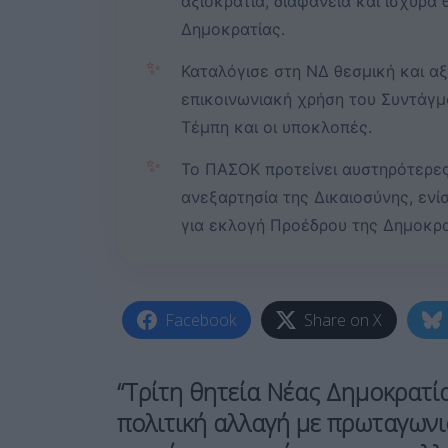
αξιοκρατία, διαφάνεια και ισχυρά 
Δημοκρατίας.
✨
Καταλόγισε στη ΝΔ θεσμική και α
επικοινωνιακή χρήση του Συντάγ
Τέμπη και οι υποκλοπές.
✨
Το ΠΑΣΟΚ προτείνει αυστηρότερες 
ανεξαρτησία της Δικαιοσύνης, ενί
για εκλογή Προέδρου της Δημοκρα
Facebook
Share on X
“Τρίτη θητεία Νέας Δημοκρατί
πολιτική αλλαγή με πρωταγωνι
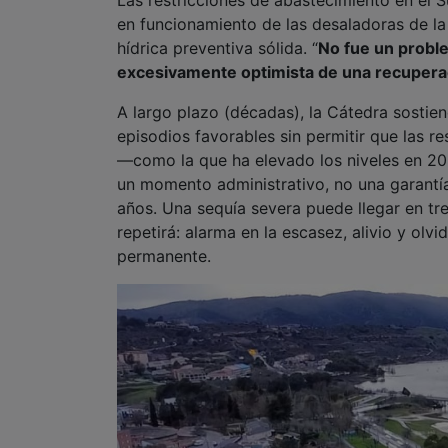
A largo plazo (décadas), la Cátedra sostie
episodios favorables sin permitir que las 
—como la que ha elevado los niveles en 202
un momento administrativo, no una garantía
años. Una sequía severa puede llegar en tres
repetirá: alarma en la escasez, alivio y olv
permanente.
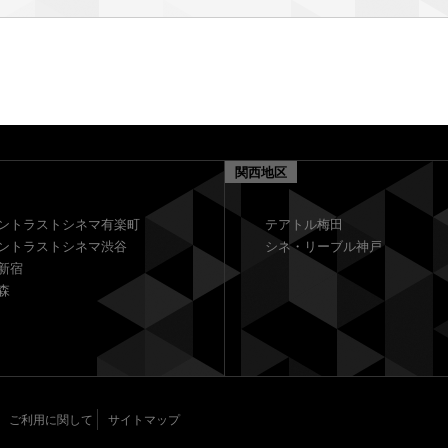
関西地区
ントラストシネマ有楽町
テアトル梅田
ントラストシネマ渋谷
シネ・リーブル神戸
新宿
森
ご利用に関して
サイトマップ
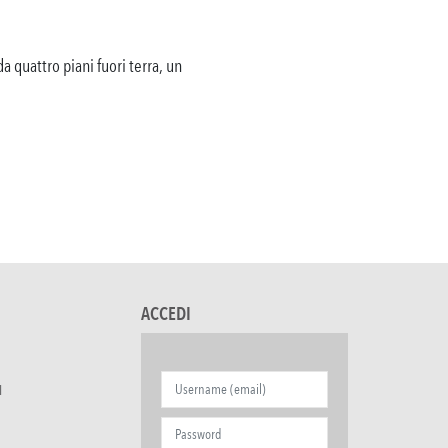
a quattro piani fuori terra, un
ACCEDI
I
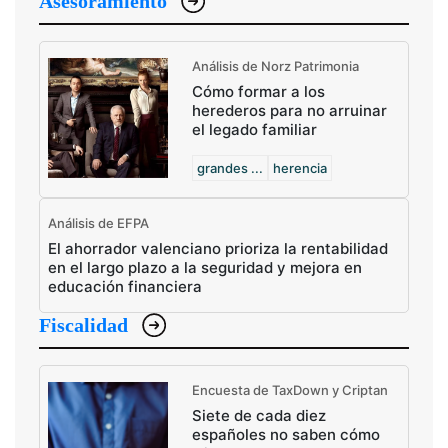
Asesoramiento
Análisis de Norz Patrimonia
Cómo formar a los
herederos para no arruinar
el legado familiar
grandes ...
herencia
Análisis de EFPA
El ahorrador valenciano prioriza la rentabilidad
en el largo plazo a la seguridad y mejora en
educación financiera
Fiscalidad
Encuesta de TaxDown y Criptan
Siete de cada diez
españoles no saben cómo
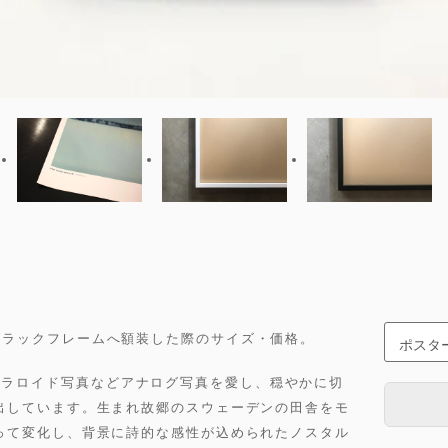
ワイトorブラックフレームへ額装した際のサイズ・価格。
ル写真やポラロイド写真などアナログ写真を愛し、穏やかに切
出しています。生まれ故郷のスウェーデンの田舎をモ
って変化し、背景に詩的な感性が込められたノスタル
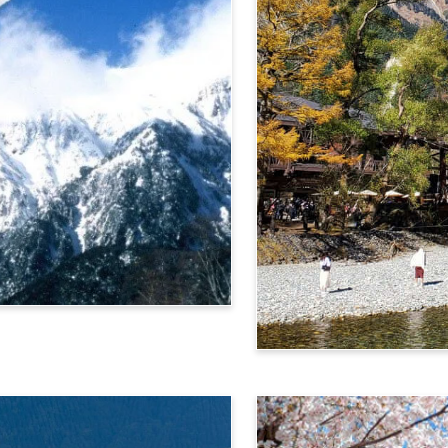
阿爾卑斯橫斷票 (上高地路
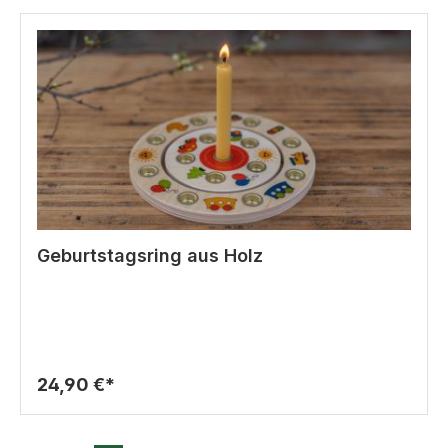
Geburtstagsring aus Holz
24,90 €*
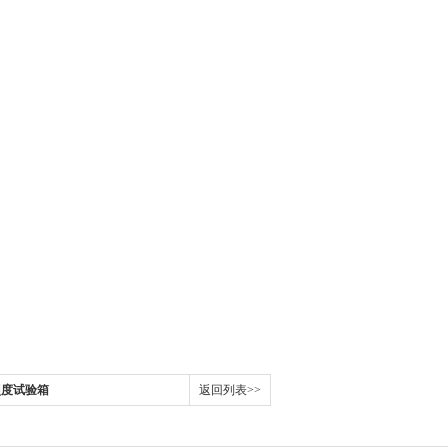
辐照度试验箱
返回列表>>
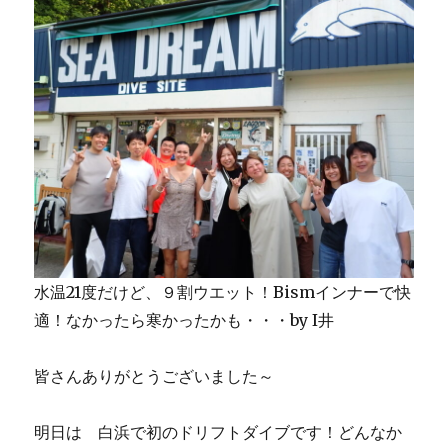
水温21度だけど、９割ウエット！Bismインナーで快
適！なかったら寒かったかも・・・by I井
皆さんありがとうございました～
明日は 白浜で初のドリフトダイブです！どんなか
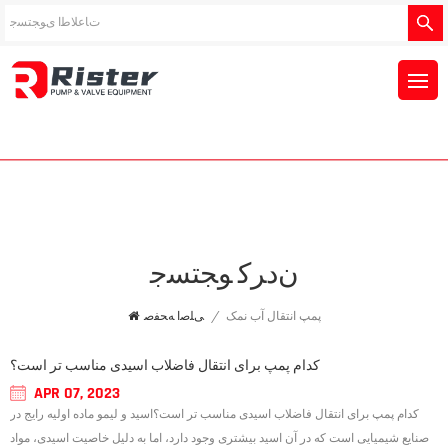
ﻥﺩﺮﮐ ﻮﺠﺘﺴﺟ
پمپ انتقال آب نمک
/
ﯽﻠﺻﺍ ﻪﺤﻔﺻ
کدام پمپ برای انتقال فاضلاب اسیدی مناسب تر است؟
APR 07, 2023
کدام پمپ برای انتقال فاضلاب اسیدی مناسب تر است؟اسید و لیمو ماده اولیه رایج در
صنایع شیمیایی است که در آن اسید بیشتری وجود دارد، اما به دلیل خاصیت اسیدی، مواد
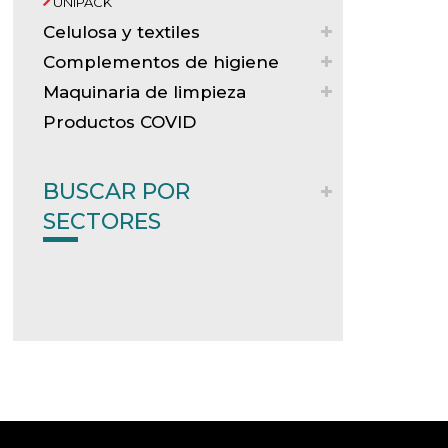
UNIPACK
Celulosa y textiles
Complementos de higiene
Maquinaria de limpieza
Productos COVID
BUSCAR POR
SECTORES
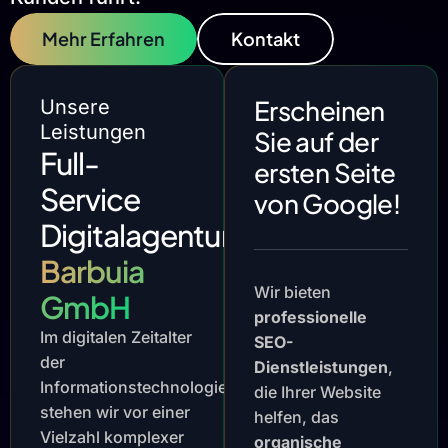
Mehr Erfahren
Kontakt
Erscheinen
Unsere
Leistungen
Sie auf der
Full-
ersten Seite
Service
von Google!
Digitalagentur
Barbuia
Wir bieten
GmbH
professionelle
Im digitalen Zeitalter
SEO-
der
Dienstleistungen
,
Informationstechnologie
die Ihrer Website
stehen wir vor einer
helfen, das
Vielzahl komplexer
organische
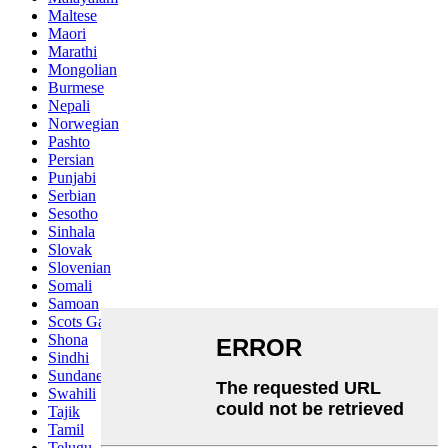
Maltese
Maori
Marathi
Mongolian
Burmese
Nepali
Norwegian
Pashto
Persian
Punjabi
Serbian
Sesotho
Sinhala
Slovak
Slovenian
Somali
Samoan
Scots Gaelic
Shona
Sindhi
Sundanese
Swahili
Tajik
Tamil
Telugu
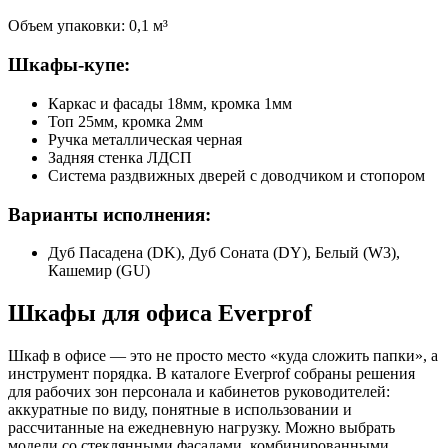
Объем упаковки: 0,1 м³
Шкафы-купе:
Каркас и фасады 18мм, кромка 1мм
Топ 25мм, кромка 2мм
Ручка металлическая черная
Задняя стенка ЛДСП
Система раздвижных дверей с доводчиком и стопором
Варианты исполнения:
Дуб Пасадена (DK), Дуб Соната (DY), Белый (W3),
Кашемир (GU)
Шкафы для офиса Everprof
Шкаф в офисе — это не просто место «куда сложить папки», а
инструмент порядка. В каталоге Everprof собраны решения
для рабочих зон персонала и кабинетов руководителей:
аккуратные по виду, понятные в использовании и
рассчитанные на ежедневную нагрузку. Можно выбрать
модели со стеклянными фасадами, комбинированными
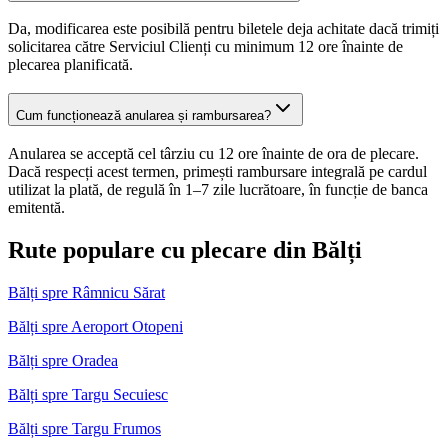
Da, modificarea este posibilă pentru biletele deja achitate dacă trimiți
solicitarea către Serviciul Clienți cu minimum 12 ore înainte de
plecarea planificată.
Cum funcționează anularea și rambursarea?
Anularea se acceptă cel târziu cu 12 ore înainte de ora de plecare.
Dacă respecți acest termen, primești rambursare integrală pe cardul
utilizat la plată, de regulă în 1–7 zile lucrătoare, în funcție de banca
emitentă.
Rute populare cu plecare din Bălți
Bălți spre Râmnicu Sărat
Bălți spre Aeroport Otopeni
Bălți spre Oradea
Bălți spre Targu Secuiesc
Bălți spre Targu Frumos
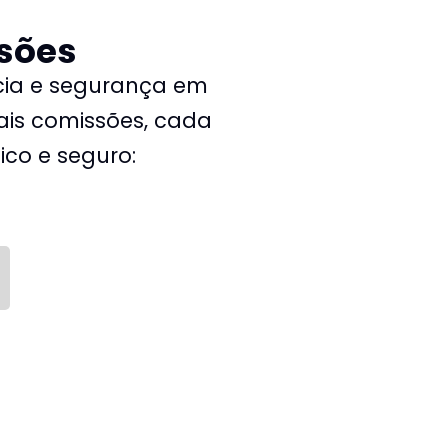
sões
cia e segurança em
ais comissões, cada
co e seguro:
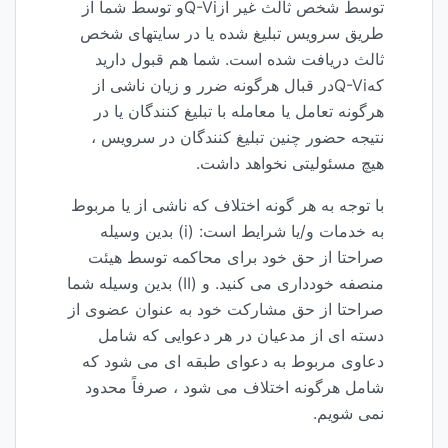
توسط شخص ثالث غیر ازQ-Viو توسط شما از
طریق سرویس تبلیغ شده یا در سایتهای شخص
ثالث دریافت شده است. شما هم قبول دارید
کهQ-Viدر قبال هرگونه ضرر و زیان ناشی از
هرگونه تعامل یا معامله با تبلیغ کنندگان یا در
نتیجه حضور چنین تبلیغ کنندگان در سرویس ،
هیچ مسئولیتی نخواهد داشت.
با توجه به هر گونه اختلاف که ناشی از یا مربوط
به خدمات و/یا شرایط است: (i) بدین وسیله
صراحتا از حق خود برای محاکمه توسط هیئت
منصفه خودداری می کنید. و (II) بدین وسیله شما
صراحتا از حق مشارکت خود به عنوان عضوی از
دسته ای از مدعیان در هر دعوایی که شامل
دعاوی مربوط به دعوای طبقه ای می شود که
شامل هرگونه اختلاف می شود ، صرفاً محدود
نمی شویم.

=====

[Assigned task]
Start with the line with "Bălți spre Aeroport Otopeni" in the listing above and stop after the line with "ثالث دریافت شده است. شما هم قبول دارید". Write out exactly the lines in that stretch and no others, without pictures.

[Expected answer]
Bălți spre Aeroport Otopeni
Bălți spre Oradea
Bălți spre Targu Secuiesc
Bălți spre Targu Frumos
sões
cia e segurança em
ais comissões, cada
co e seguro:
توسط شخص ثالث غیر ازQ-Viو توسط شما از
طریق سرویس تبلیغ شده یا در سایتهای شخص
ثالث دریافت شده است. شما هم قبول دارید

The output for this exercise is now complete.